### AIM OF THE EXERCISE
From the first line of the records through the line containing "micrograph of colorectal", retype every line exactly and nothing else.

[Stored data]
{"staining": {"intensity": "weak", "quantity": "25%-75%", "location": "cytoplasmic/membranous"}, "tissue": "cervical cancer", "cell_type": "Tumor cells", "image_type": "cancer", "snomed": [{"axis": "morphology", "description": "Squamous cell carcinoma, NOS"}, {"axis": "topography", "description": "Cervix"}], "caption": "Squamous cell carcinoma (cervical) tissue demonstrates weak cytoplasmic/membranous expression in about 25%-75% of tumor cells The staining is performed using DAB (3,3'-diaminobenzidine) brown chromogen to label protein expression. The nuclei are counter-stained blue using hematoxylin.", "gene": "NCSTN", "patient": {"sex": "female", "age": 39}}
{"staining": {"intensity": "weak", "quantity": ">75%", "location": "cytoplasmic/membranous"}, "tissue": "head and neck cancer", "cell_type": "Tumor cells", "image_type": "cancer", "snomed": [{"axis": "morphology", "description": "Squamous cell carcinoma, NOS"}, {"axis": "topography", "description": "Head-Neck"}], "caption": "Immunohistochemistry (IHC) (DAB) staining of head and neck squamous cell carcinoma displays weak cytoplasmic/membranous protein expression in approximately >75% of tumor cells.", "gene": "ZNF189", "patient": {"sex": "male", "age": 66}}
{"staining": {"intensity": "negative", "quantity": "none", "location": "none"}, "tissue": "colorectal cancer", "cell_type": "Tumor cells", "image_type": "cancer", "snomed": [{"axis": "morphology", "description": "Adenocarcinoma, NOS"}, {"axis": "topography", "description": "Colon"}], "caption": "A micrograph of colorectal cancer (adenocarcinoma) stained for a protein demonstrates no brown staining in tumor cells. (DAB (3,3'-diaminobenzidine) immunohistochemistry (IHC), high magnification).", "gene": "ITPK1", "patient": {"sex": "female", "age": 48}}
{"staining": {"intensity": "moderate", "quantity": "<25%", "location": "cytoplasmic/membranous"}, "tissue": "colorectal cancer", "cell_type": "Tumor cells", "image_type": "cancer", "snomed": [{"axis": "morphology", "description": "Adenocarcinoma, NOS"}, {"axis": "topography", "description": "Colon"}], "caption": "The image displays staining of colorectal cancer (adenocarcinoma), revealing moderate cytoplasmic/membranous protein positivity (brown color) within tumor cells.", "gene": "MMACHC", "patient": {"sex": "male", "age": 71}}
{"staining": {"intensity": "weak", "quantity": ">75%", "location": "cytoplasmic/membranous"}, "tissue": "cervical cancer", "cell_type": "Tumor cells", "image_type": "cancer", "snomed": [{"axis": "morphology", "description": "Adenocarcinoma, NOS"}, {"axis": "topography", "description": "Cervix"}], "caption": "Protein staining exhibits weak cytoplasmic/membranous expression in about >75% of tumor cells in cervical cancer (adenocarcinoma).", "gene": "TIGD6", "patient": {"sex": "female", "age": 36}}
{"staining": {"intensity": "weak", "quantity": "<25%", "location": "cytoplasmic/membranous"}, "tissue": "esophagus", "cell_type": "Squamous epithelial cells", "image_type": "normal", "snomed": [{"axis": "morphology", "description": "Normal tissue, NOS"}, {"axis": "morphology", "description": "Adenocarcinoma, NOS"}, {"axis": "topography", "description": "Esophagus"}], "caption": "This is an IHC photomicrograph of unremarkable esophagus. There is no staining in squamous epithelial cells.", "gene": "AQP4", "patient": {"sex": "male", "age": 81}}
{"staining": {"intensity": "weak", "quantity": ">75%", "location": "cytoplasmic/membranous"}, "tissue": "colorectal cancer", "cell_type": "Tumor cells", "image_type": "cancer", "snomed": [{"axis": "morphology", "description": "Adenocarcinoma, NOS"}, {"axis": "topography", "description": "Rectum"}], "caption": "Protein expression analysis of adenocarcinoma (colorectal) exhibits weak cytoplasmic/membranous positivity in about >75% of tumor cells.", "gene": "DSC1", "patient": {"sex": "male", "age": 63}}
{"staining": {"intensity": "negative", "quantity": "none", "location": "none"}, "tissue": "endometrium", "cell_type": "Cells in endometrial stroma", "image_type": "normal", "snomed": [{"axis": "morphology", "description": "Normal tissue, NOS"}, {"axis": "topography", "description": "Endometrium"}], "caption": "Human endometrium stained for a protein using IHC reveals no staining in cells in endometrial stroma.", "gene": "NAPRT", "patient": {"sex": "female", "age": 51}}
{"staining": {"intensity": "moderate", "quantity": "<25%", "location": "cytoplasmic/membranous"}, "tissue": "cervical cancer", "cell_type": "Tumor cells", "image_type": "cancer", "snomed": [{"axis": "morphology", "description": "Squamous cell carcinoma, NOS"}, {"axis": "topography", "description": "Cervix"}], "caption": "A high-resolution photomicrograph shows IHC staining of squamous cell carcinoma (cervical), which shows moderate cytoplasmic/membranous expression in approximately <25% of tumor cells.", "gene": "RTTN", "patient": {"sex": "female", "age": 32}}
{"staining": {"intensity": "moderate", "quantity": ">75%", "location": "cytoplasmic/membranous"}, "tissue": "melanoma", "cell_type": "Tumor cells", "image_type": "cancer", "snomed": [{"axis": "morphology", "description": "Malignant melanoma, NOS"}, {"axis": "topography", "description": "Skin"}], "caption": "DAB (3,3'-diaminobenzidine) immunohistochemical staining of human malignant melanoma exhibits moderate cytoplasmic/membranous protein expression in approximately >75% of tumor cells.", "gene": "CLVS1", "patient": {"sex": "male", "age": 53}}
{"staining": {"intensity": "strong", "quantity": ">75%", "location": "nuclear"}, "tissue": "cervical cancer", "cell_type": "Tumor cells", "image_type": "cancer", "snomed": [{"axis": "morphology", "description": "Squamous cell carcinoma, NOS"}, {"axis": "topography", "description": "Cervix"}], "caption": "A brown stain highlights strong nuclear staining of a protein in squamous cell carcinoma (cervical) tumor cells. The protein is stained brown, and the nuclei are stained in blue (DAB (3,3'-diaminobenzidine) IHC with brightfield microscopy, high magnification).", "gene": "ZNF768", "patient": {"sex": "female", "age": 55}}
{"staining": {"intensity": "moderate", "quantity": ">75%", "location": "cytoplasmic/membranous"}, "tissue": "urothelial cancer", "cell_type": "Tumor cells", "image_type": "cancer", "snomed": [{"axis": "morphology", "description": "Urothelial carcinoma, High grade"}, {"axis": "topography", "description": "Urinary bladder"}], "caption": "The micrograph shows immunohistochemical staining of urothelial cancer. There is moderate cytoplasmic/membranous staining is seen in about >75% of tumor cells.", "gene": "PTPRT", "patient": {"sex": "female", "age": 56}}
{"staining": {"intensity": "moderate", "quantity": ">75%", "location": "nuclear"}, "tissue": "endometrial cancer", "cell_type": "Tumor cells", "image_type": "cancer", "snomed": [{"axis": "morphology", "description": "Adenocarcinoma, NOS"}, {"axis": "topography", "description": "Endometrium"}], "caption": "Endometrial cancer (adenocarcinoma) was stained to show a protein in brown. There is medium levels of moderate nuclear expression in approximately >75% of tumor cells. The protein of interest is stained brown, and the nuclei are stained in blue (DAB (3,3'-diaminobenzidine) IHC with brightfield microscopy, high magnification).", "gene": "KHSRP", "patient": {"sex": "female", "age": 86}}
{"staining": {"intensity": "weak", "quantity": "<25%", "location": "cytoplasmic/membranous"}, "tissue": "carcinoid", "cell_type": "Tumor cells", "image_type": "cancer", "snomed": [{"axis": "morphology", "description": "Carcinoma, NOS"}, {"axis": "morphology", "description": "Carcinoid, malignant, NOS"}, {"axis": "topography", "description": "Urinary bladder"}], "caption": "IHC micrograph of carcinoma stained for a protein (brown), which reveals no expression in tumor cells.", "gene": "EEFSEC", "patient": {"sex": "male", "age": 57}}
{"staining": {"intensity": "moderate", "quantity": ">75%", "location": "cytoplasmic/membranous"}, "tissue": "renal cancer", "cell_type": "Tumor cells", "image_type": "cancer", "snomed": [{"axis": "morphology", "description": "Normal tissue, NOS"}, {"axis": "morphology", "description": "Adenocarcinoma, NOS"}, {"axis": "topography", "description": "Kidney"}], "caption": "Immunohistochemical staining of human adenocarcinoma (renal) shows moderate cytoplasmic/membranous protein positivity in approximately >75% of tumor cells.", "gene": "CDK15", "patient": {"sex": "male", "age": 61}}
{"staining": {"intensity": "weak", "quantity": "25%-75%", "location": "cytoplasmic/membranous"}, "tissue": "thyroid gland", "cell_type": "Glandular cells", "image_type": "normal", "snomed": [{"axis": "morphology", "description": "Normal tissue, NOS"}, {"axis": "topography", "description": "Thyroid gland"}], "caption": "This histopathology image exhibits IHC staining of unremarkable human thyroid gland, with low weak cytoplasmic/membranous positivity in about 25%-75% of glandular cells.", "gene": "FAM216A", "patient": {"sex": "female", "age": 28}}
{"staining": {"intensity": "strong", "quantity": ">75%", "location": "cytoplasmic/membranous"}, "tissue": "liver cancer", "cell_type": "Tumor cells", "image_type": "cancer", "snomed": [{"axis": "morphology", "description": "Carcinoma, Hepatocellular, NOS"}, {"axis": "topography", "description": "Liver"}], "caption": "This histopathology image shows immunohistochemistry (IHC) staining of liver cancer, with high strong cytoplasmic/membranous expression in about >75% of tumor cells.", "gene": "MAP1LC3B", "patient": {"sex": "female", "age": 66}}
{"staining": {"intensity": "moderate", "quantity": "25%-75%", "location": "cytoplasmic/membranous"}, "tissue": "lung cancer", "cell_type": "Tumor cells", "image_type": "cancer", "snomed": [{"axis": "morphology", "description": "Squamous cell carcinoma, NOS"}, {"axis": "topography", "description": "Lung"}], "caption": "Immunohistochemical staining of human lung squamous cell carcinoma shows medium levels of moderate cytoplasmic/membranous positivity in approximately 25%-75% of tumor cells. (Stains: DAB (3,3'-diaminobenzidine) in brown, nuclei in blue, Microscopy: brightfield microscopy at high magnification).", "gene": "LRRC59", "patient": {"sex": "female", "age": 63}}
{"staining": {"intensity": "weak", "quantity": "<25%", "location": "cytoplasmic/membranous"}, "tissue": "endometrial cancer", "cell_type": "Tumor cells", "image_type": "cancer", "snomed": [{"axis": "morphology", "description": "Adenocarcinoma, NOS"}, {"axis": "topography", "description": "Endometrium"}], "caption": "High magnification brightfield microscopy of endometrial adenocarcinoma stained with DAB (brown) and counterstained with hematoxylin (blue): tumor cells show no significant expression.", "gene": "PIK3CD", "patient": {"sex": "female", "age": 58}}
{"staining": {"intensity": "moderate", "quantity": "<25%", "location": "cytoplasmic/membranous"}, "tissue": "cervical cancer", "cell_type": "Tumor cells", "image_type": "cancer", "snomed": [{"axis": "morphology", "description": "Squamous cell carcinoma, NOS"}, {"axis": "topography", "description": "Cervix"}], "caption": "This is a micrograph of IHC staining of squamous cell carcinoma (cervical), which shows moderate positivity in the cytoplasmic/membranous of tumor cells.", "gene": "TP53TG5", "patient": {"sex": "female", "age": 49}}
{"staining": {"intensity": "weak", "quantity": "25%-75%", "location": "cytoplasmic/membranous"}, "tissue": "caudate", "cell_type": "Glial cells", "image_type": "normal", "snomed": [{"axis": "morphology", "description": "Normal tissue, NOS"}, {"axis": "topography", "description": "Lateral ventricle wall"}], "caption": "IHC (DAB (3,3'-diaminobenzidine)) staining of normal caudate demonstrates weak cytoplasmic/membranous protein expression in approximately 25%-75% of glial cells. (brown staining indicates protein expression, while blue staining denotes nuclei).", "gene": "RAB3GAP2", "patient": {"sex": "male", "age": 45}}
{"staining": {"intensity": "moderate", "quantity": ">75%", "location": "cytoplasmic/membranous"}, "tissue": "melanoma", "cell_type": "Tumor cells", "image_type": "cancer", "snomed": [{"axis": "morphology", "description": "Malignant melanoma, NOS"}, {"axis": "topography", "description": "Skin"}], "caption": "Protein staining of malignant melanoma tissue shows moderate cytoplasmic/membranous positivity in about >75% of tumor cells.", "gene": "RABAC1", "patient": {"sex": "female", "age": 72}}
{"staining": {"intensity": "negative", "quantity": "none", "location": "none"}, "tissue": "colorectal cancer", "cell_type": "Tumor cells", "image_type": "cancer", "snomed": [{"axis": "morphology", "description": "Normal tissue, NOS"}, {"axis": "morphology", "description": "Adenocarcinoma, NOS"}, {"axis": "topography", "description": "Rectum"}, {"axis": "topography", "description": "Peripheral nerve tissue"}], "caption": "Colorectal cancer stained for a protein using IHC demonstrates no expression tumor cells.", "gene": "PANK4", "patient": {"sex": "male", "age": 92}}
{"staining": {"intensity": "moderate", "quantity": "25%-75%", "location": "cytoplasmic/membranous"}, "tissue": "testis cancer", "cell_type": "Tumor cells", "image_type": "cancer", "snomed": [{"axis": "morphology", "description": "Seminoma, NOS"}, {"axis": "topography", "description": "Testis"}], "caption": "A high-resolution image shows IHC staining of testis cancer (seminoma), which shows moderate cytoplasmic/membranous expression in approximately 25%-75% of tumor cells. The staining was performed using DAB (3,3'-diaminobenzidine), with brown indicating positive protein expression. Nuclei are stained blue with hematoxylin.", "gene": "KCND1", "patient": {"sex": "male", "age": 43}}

### ANSWER FOR THIS EXERCISE
{"staining": {"intensity": "weak", "quantity": "25%-75%", "location": "cytoplasmic/membranous"}, "tissue": "cervical cancer", "cell_type": "Tumor cells", "image_type": "cancer", "snomed": [{"axis": "morphology", "description": "Squamous cell carcinoma, NOS"}, {"axis": "topography", "description": "Cervix"}], "caption": "Squamous cell carcinoma (cervical) tissue demonstrates weak cytoplasmic/membranous expression in about 25%-75% of tumor cells The staining is performed using DAB (3,3'-diaminobenzidine) brown chromogen to label protein expression. The nuclei are counter-stained blue using hematoxylin.", "gene": "NCSTN", "patient": {"sex": "female", "age": 39}}
{"staining": {"intensity": "weak", "quantity": ">75%", "location": "cytoplasmic/membranous"}, "tissue": "head and neck cancer", "cell_type": "Tumor cells", "image_type": "cancer", "snomed": [{"axis": "morphology", "description": "Squamous cell carcinoma, NOS"}, {"axis": "topography", "description": "Head-Neck"}], "caption": "Immunohistochemistry (IHC) (DAB) staining of head and neck squamous cell carcinoma displays weak cytoplasmic/membranous protein expression in approximately >75% of tumor cells.", "gene": "ZNF189", "patient": {"sex": "male", "age": 66}}
{"staining": {"intensity": "negative", "quantity": "none", "location": "none"}, "tissue": "colorectal cancer", "cell_type": "Tumor cells", "image_type": "cancer", "snomed": [{"axis": "morphology", "description": "Adenocarcinoma, NOS"}, {"axis": "topography", "description": "Colon"}], "caption": "A micrograph of colorectal cancer (adenocarcinoma) stained for a protein demonstrates no brown staining in tumor cells. (DAB (3,3'-diaminobenzidine) immunohistochemistry (IHC), high magnification).", "gene": "ITPK1", "patient": {"sex": "female", "age": 48}}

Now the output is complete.